- _Provided records_:
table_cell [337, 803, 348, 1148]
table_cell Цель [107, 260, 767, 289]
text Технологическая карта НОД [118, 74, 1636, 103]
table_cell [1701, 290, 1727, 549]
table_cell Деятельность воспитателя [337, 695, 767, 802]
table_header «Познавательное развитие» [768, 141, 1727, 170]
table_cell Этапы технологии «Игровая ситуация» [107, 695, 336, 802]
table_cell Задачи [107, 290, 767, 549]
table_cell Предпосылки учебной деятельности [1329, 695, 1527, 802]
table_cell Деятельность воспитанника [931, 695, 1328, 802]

- _Directions_: Exactly as written, output all of the entries.

- _Expected answer_:
table_cell [337, 803, 348, 1148]
table_cell Цель [107, 260, 767, 289]
text Технологическая карта НОД [118, 74, 1636, 103]
table_cell [1701, 290, 1727, 549]
table_cell Деятельность воспитателя [337, 695, 767, 802]
table_header «Познавательное развитие» [768, 141, 1727, 170]
table_cell Этапы технологии «Игровая ситуация» [107, 695, 336, 802]
table_cell Задачи [107, 290, 767, 549]
table_cell Предпосылки учебной деятельности [1329, 695, 1527, 802]
table_cell Деятельность воспитанника [931, 695, 1328, 802]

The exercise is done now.